** WHAT IS EXPECTED **
Retype, word for word, every line from the one holding "Unsere Empfehlungen sind" through the one holding "oder hohen Druck schützen." in the entries below, both included, and only those lines.

:: SOURCE DATA

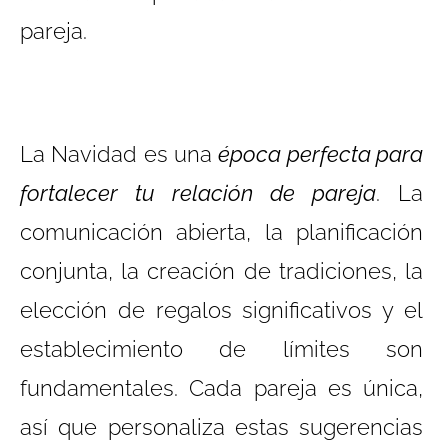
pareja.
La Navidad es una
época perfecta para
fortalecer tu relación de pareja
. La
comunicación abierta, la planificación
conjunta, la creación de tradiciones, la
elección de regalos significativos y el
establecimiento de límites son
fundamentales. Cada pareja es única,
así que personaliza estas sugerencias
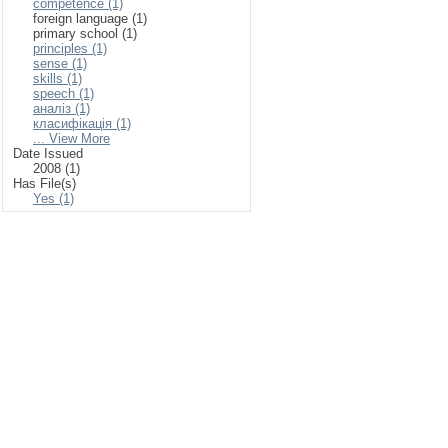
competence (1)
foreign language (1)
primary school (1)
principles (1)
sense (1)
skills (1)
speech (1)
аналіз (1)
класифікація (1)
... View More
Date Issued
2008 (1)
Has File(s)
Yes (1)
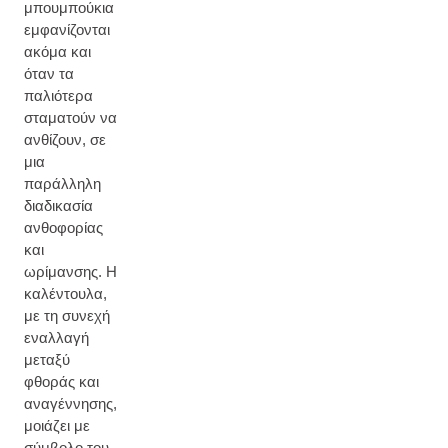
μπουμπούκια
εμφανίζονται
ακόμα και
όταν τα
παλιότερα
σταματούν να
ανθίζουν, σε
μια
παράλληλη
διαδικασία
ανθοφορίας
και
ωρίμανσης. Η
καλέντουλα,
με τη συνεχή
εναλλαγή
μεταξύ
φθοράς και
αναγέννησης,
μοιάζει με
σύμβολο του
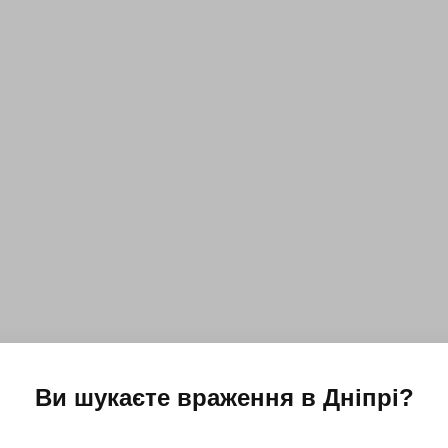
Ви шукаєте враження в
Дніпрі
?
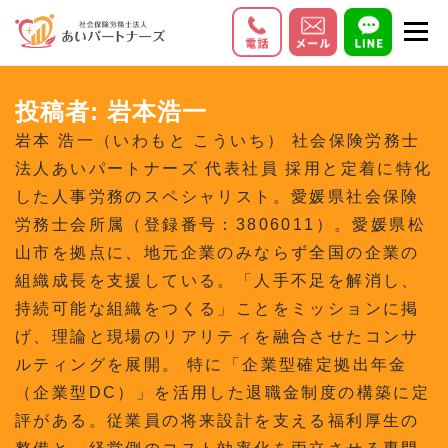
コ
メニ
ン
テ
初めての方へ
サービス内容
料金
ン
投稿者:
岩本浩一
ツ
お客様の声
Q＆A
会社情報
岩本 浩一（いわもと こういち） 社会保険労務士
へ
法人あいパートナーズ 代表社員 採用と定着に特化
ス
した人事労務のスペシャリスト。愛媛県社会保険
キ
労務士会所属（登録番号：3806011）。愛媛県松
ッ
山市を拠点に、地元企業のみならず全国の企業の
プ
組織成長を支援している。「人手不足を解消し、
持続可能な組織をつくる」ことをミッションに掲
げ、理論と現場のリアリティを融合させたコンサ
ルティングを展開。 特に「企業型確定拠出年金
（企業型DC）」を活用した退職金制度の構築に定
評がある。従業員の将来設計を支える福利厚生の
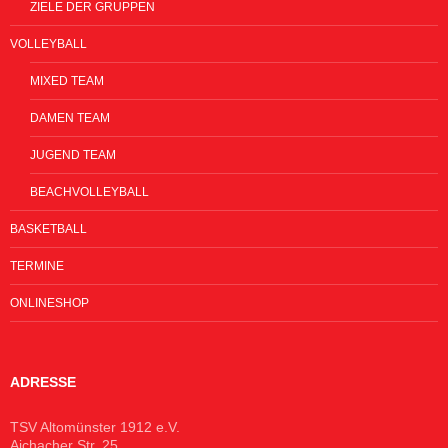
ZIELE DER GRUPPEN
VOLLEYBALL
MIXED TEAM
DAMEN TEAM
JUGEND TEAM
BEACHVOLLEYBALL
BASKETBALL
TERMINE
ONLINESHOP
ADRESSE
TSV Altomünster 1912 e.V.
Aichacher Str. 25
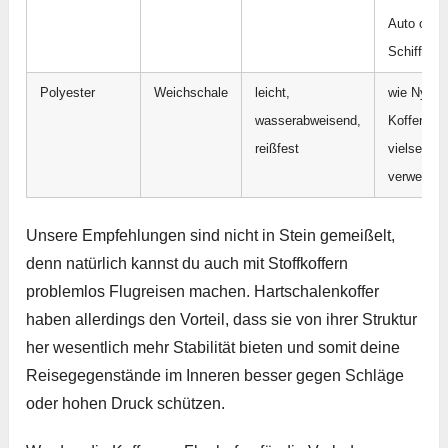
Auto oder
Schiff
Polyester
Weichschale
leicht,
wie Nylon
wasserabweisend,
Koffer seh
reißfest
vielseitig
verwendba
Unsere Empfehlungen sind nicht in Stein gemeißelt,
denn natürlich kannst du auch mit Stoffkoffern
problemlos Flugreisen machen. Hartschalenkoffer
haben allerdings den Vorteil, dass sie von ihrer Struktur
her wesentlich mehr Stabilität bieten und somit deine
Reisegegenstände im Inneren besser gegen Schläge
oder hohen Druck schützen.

::::
:: SOURCE DATA

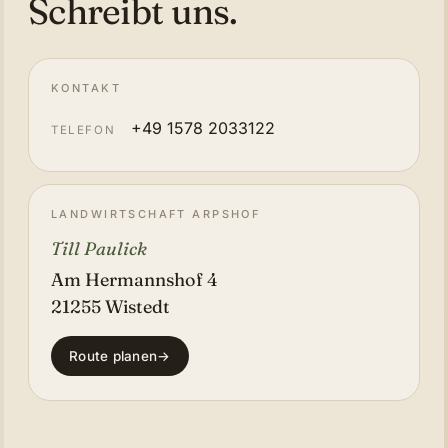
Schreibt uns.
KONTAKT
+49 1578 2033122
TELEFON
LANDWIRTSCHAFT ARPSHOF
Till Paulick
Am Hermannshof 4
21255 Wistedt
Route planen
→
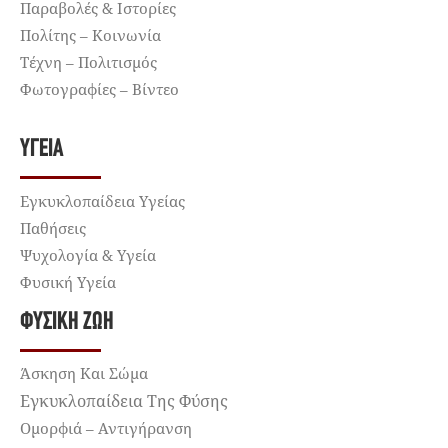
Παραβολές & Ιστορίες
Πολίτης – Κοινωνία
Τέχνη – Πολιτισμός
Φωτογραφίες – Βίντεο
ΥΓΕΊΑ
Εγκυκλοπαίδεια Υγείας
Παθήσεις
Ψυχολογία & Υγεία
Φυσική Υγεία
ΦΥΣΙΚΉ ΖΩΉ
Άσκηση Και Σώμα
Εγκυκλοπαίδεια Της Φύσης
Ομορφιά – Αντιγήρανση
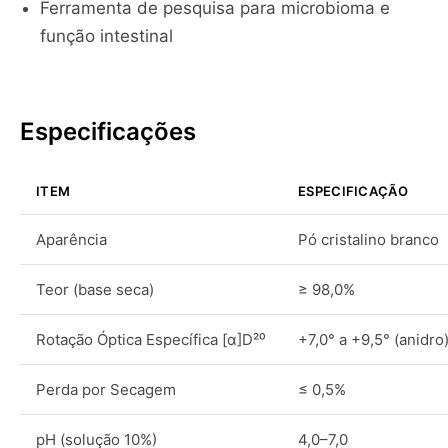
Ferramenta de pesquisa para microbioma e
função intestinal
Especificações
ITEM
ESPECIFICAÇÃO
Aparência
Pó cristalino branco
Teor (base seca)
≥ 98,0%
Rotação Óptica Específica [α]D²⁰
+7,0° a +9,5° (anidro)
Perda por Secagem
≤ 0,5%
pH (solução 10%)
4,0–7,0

::::

** SOLUTION FOR THIS PROBLEM **
Unsere Empfehlungen sind nicht in Stein gemeißelt,
denn natürlich kannst du auch mit Stoffkoffern
problemlos Flugreisen machen. Hartschalenkoffer
haben allerdings den Vorteil, dass sie von ihrer Struktur
her wesentlich mehr Stabilität bieten und somit deine
Reisegegenstände im Inneren besser gegen Schläge
oder hohen Druck schützen.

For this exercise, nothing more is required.